The political puzzle of “unhyphenated Americans”

This is a map constructed from U.S. Census data on the distribution of people who claim “American” ethnic heritage. The census asks people this question: “What is this person’s ancestry or ethnic origin? (For example: Italian, Jamaican, African Am., Cambodian, Cape Verdean, Norwegian, Dominican, French Canadian, Haitian, Korean, Lebanese, Polish, Nigerian, Mexican,
Taiwanese, Ukrainian, and so on.)” This map shows the density of people who answer simply “American” to that question:

These are obviously not Native Americans. They’re white Americans who decline to indicate any European ancestral country of origin. It seems the highest concentration of these “unhyphenated Americans” is right here in Kentucky.

Now consider the following map of results from the 2008 presidential election to the 2004 presidential election (data from The New York Times).

The blue counties are those where Obama did better in 2008 than Kerry did in 2004 (just about everywhere). The red counties are those where Obama did worse.

The next two maps show the 2008 Democratic primary results: Obama vs. Clinton. In the first, Obama won the green counties and Clinton won the blue states.

In this one, Obama won the green states and Clinton won the red states (data from Dave Leip’s site):

These show that Obama performed dismally in states like Arkansas, Tennessee, Kentucky, and West Virginia, even among Democratic primary voters.

I noticed this general pattern shortly after the 2008 presidential election, but I was at a loss to explain why areas where people identify as “unhyphenated Americans” would seem to have very low opinions of President Obama. It can’t just be a partisan thing, because Obama did better than Kerry in some very, very conservative Republican states in the Rocky Mountain West.

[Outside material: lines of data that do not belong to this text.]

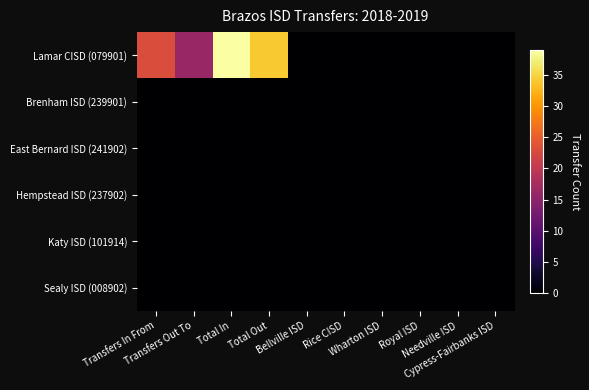

Reading right to left, list all the values displayed in this chart.

Lamar CISD (079901): Cypress-Fairbanks ISD=0	Needville ISD=0	Royal ISD=0	Wharton ISD=0	Rice CISD=0	Bellville ISD=0	Total Out=34	Total In=39	Transfers Out To=16	Transfers In From=23
Brenham ISD (239901): Cypress-Fairbanks ISD=0	Needville ISD=0	Royal ISD=0	Wharton ISD=0	Rice CISD=0	Bellville ISD=0	Total Out=0	Total In=0	Transfers Out To=0	Transfers In From=0
East Bernard ISD (241902): Cypress-Fairbanks ISD=0	Needville ISD=0	Royal ISD=0	Wharton ISD=0	Rice CISD=0	Bellville ISD=0	Total Out=0	Total In=0	Transfers Out To=0	Transfers In From=0
Hempstead ISD (237902): Cypress-Fairbanks ISD=0	Needville ISD=0	Royal ISD=0	Wharton ISD=0	Rice CISD=0	Bellville ISD=0	Total Out=0	Total In=0	Transfers Out To=0	Transfers In From=0
Katy ISD (101914): Cypress-Fairbanks ISD=0	Needville ISD=0	Royal ISD=0	Wharton ISD=0	Rice CISD=0	Bellville ISD=0	Total Out=0	Total In=0	Transfers Out To=0	Transfers In From=0
Sealy ISD (008902): Cypress-Fairbanks ISD=0	Needville ISD=0	Royal ISD=0	Wharton ISD=0	Rice CISD=0	Bellville ISD=0	Total Out=0	Total In=0	Transfers Out To=0	Transfers In From=0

This week a paper was published in Social Science Quarterly entitled “Barack Obama’s ‘American’ Problem: Unhyphenated Americans in the 2008 Elections“. The authors (Brian Arbour and Jeremy Teigen) are interested in this same question: what’s the connection between unhyphenated Americans and the lack of support for President Obama? They show statistical evidence that counties with higher levels of unhyphenated Americans were indeed less likely to vote for President Obama, even controlling for partisanship, religious context, racial context, and other sociodemographic factors.

They explain: “[These are] Americans who have abandoned or lost consciousness of their European heritage” (2). Why is this the case? The authors offer a few explanations: 1) perhaps its for patriotic reasons, 2) perhaps lower educational levels mean that people are simply unaware of their ancestral countries of origin, and 3) perhaps it’s because sufficient generations have passed that these Americans are simply forgetting their ancestral European heritage or no longer care about it.

Why are they concentrated in the particular geographical belt between Texas and Pennsylvania? They share some geographic history:

This region of Obama’s weakness follows the line of pre-Civil-War western migration of highland southerners, the farmers of the hardscrabble southern hills who never had enough money to buy land in the fertile Deep South and who moved from the Appalachian highlands across the upperSouth and into the near Southwest (Key, 1949). Historians and pundits have long associated this region and pattern of migration with the Scots-Irish (Fischer, 1989; Webb, 2004; Joseph, 2009). These are regions of the highland South where rocky and hilly terrain made plantation farming difficult and, as a result, African-American populations have always been smaller than in the Deep South. This region also corresponds to the areas where unhyphenated Americans are most highly concentrated.

As far as the link between “unhyphenated American” identification and support for President Obama, they write:

Unhyphenated Americans are concentrated in the South, the one major region of the country where Obama has never lived. Obama appears worldly, sophisticated, and urbane, whereas the aggregate data about unhyphenated Americans suggest that these adjectives would not apply to [most of them]. In addition to these mutable characteristics, two immutable characteristics of Barack Obama may lead unhyphenated Americans to see themselves as distant from him. One is his foreign roots, as epitomized by his name. Obama’s father was Kenyan, and Obama’s immediate connection to immigrant roots and a foreign country contrasts strongly with those who believe their ancestors come from America. Second is Obama’s race. As noted, unhyphenated Americans come from regions and demographic groups who are not well known for their progressive views on civil rights or their acceptance of integration and diversity.

To me, this sheds considerable light on the “puzzle” described at the outset and I commend the authors for their interesting and insightful analysis.